In so many posts this blog has documented how the civil society sector is increasingly affected by a whole range of disruptions, many of which have the potential to undermine if not destroy the work of local, national and international civil society organisations (CSOs). In order to survive and thrive in a disruptive environment CSOs will have to continuously transform themselves, adapting to fundamental changes, overcoming critical challenges and seizing new opportunities.
CSOs’ need for continuous transformation demands a very different leadership style. While traditional leaders had to stand for stability and consistency, transformational leadership has to stand for flexibility and adaptability. While traditional leaders embody continuity, transformational leaders embody change.

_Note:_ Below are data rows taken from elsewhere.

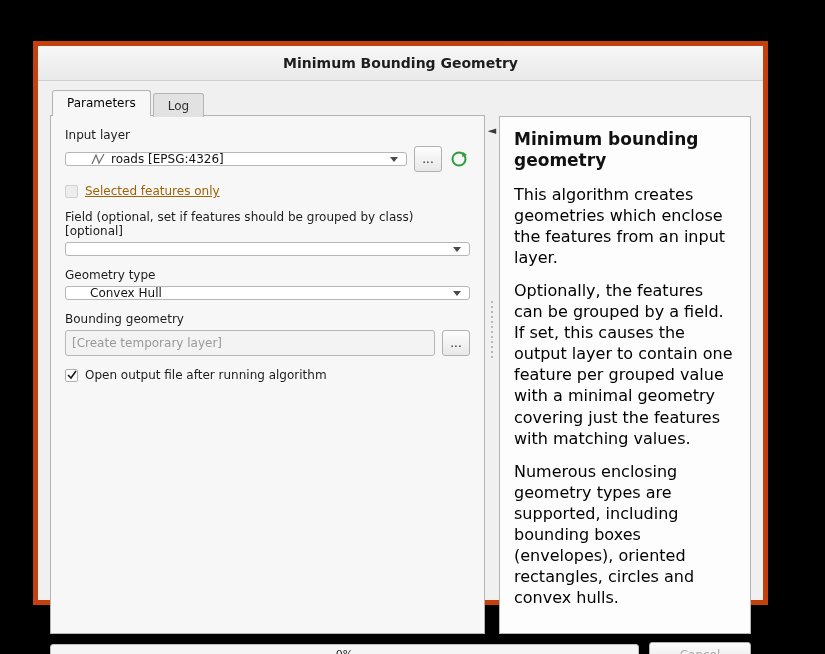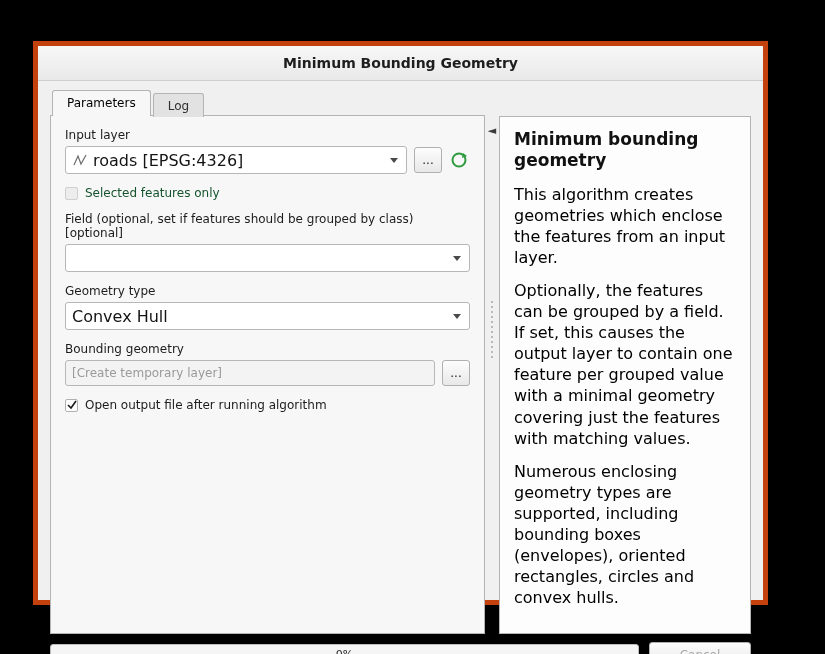--- a/index.html
+++ b/index.html
@@ -101,15 +101,15 @@
 
   .combo {
     flex: 1;
-    height: 28px;
+    height: 14px;
     border: 1px solid #b7b7b7;
     background: #ffffff;
     border-radius: 3px;
     display: flex;
     align-items: center;
-    padding: 0 4px 0 6px;
-    box-sizing: border-box;
-    font-size: 16px;
+    padding: 0 4px 0 24px;
+    box-sizing: border-box;
+    font-size: 12px;
     color: #141414;
     position: relative;
   }

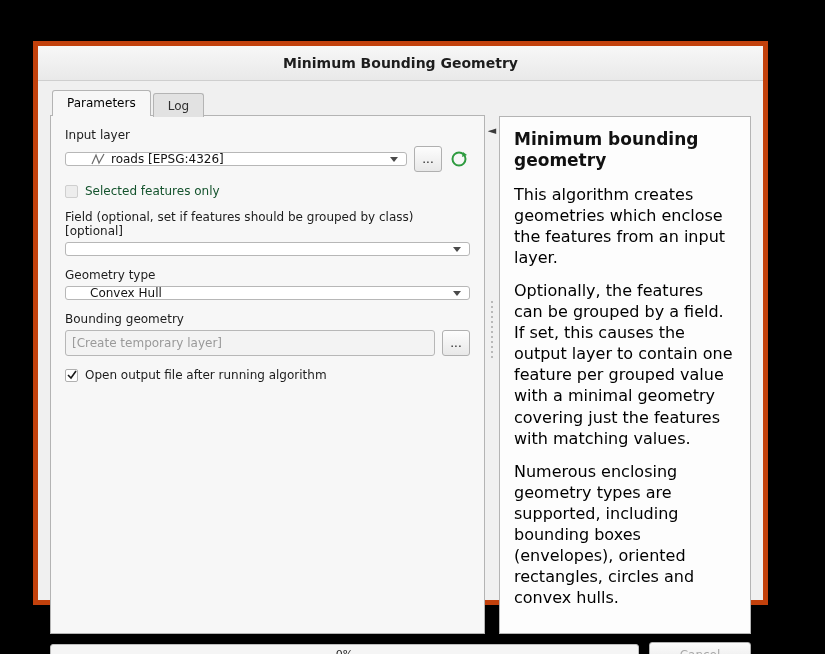--- a/index.html
+++ b/index.html
@@ -167,7 +167,7 @@
     width: 10px; height: 10px;
   }
   .checkline .ctxt { font-size: 12px; color: #1c1c1c; }
-  .checkline .ctxt.disabled { color: #14532d; }
+  .checkline .ctxt.disabled { color: #a16207; text-decoration: underline; }
 
   .lineedit {
     flex: 1;

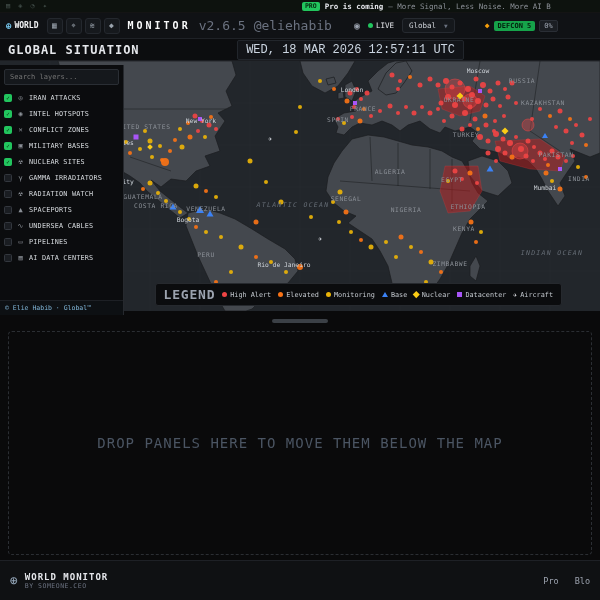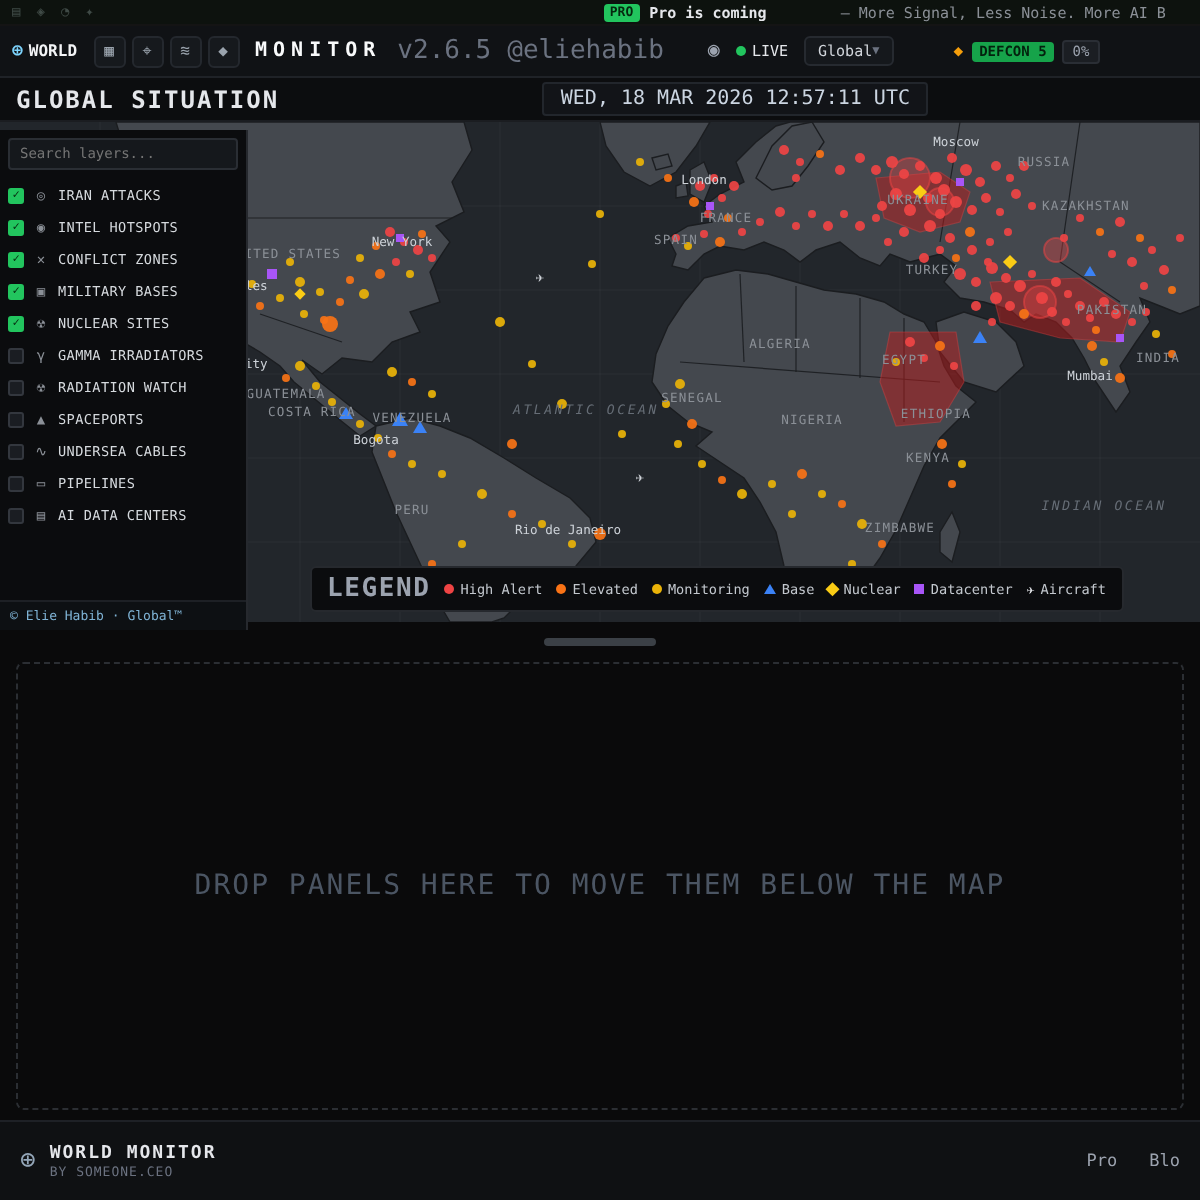--- a/index.html
+++ b/index.html
@@ -15,7 +15,7 @@
   .pro-badge { background:#22c55e; color:#05290f; font-weight:bold; font-size:6.5px;
     padding:0 3px; border-radius:2px; line-height:9px; }
   .promo-title { color:#e5e7eb; font-weight:bold; }
-  .promo-sub { color:#8b9097;margin-left:32px; }
+  .promo-sub { color:#8b9097; }
 
   
   .nav-bar { height:26px; background:#101215; border-bottom:1px solid #1f2227;

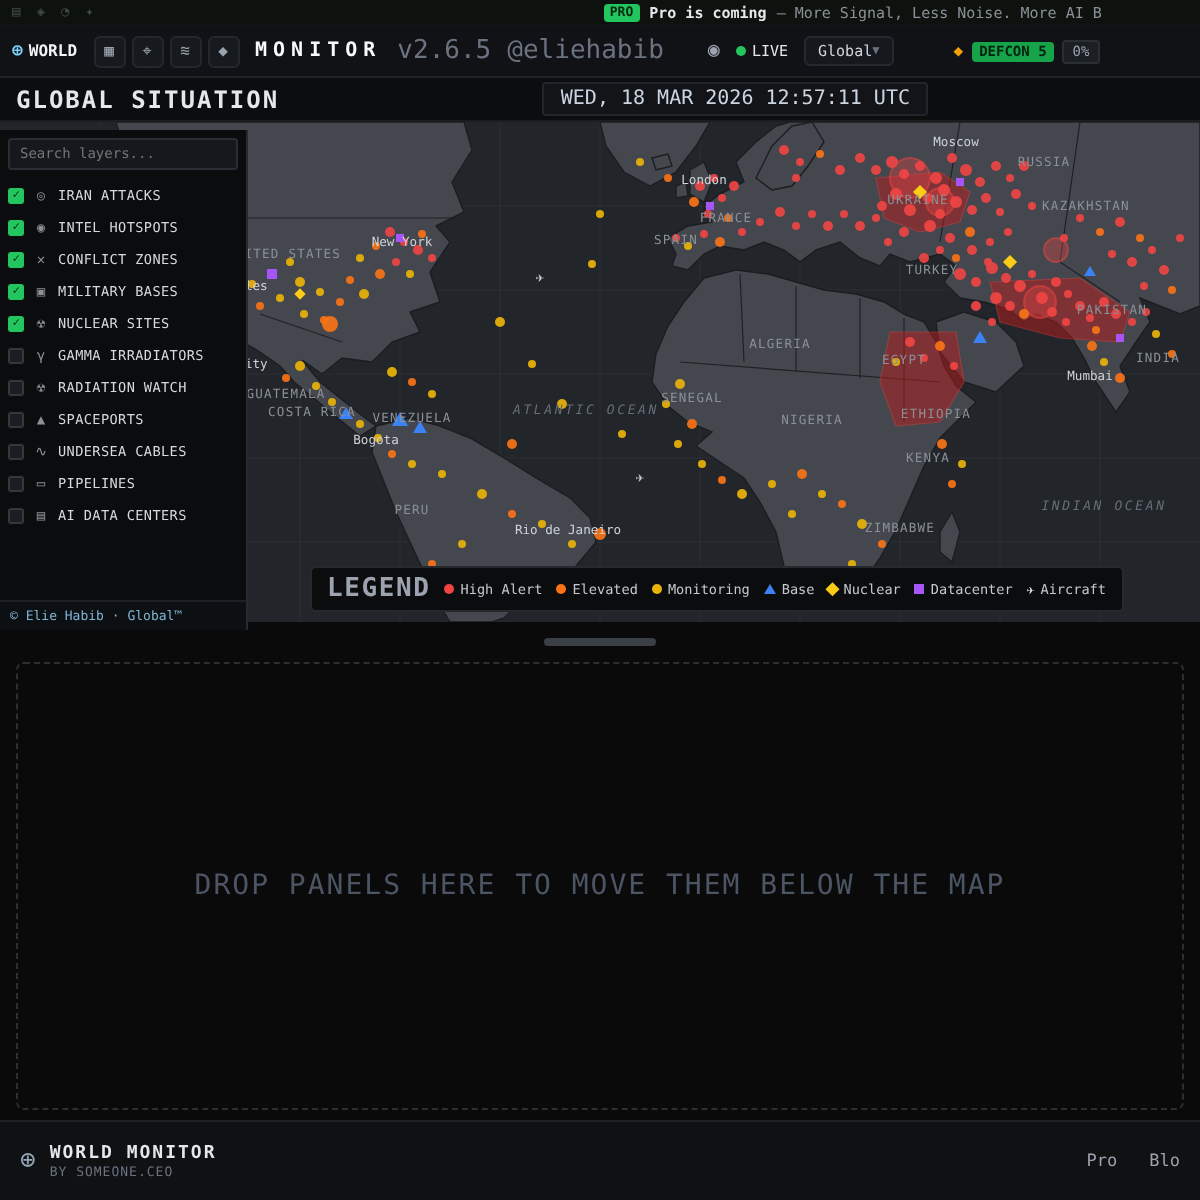--- a/index.html
+++ b/index.html
@@ -32,7 +32,7 @@
   .gh-icon { color:#9ca3af; font-size:10px; margin-left:14px; cursor:pointer; }
   .live { display:flex; align-items:center; gap:3px; color:#e5e7eb; font-size:7.5px; }
   .live-dot { width:5px; height:5px; border-radius:50%; background:#22c55e; }
-  .region-pill { display:flex; align-items:center; gap:0; background:#15181c;
+  .region-pill { display:flex; align-items:center; gap:8px; background:#15181c;
     border:1px solid #262a30; border-radius:3px; padding:2px 6px; color:#d1d5db;
     font-size:7.5px; cursor:pointer; }
   .caret { color:#6b7280; font-size:6px; }

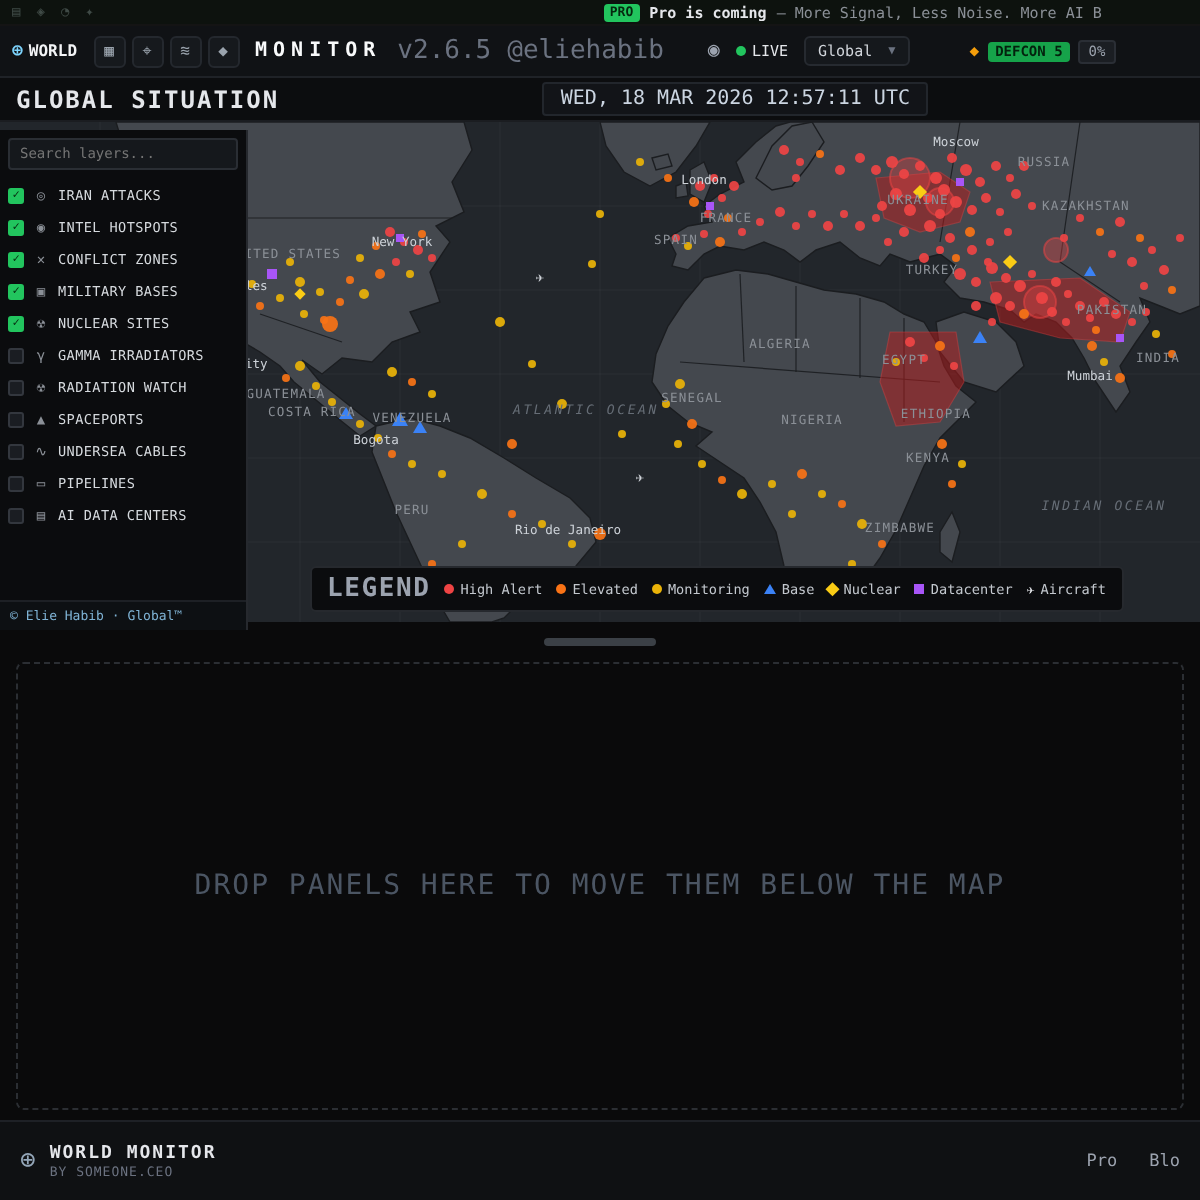--- a/index.html
+++ b/index.html
@@ -47,8 +47,8 @@
   .sub-bar { height:22px; background:#0c0d0f; border-bottom:1px solid #1b1d21;
     display:flex; align-items:center; padding:0 8px; }
   .sub-title { font-weight:bold; font-size:12px; letter-spacing:1px; color:#e5e7eb; }
-  .datetime { margin-left:auto; margin-right:128px; font-size:10px; color:#cbd5e1;
-    background:#121418; border:1px solid #22262c; padding:2px 8px; border-radius:2px; }
+  .datetime { margin-left:auto; margin-right:128px; font-size:12px; color:#cbd5e1;
+    background:#121418; border:1px solid #22262c; padding:2px 8px; border-radius:2px;font-family:Liberation Mono, monospace; }
 
   
   .map-wrap { position:relative; width:600px; height:250px; background:#22262b; }

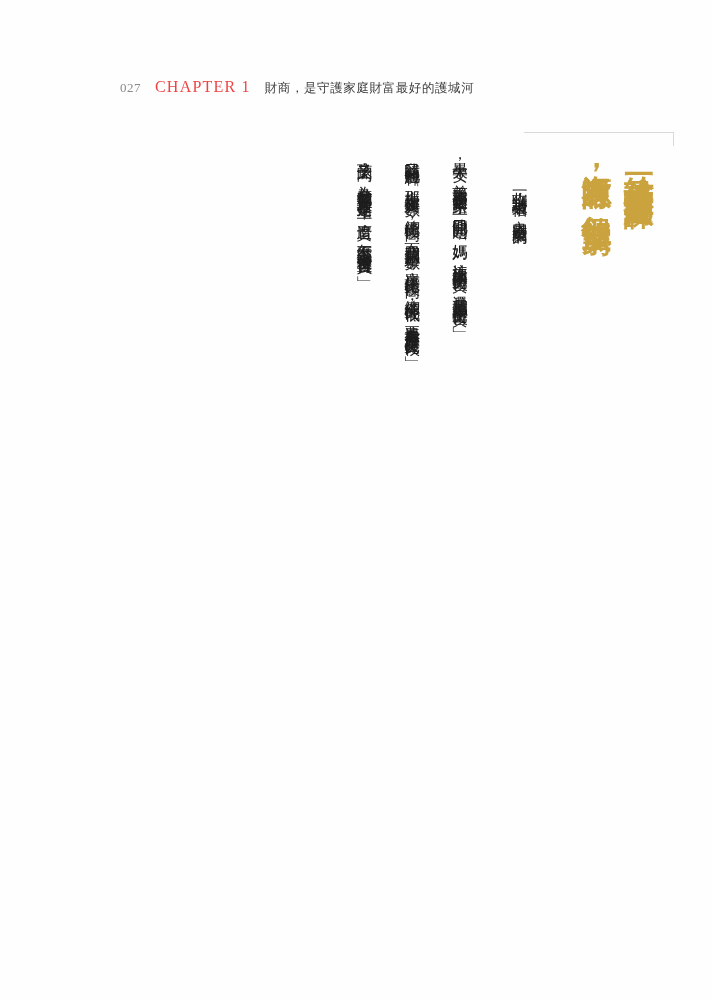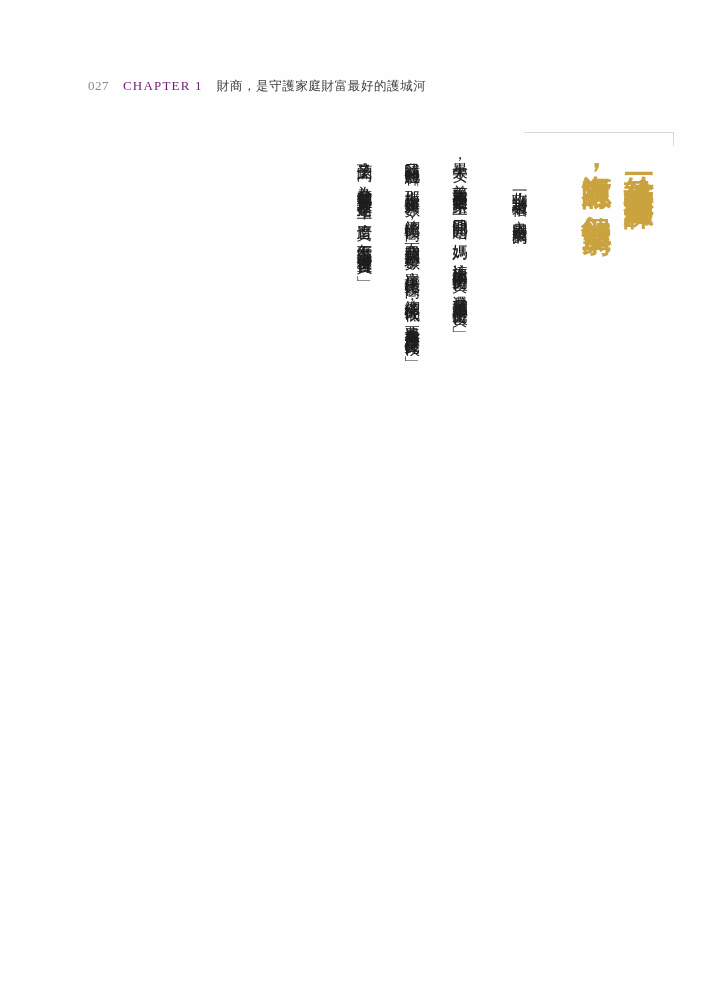--- a/index.html
+++ b/index.html
@@ -38,6 +38,7 @@
     font-size: 13px;
     color: #8a8a8a;
     letter-spacing: 0.5px;
+    margin-left: 32px;
   }
   .header .chapter-label {
     font-family: "Liberation Serif", serif;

Over the past few years the Centre has supported many CSOs with coming to terms with disruption. In the course of our work we have identified seven key strategies used by transformational leaders. Here we will look at the first three strategies and in next week’s blog at the remaining four.
Look to the outside
This is probably the single most important strategy as organisations tend to focus their leaders’ attention on the inside: two colleagues have a conflict that needs to be resolved; the last board decision is stuck in bureaucracy and needs to be rescued; a new IT system needs to be procured; etc. While all of these are important management tasks, the organisation’s future will be decided in the outside world: Transformational leadership will dedicate most of their time on coming to terms with external developments such as partners’ changing needs, the shift in donors’ interests, effects of environmental destruction on the organisation’s work, the changing terms of poverty, shrinking space for civil society action, etc.
Look to the future
Similarly important is the perspective towards the future. Having advised many CSOs on organisational change we have often observed a focus on resolving the problems of the past. When an analysis of organisational shortcomings starts with the observation: “Over the past five years…” we are in trouble. Probably the main reason for widely spread change fatigue is that we tend to resolve the problems of the past rather than the ones of the future. We go through lengthy processes of analysis, consultation, decision making and implementation only to find that, once the change process finally has been concluded the world has moved on and we need another round of reform. Transformational leaders will set up their organisation to meet the requirements of the future, not the ones of the past.
Lead by vision
Our sector has benefited a lot by adopting many of the professional management approaches pioneered by business. However, together with the terms of efficient management – and together with a growing number of business executives we have hired into our sector – we have often lost some of the magic that makes our sector so special: our vision of a peaceful just and sustainable world. We are leading our organisations based on financial growth figures, return on investment (ROI), cost effectiveness, etc. rather than based on the vision of a world without poverty or a world where mankind lives in peace with nature, or a world without violence, etc. Especially at times of frequent disruption we have to re-discover our vision of a better world as the most important driver of change in our organisations. The vast majority of people working for CSOs are driven by the desire to save children, to preserve the environment, etc. Explaining the need for change to them on the basis of increasing the ROI is a terrible idea – convincing them that change will allow us to save more children is a good one.
Are you employing these or other strategies to drive change in your organisation? What are your experiences? What works best in leading change?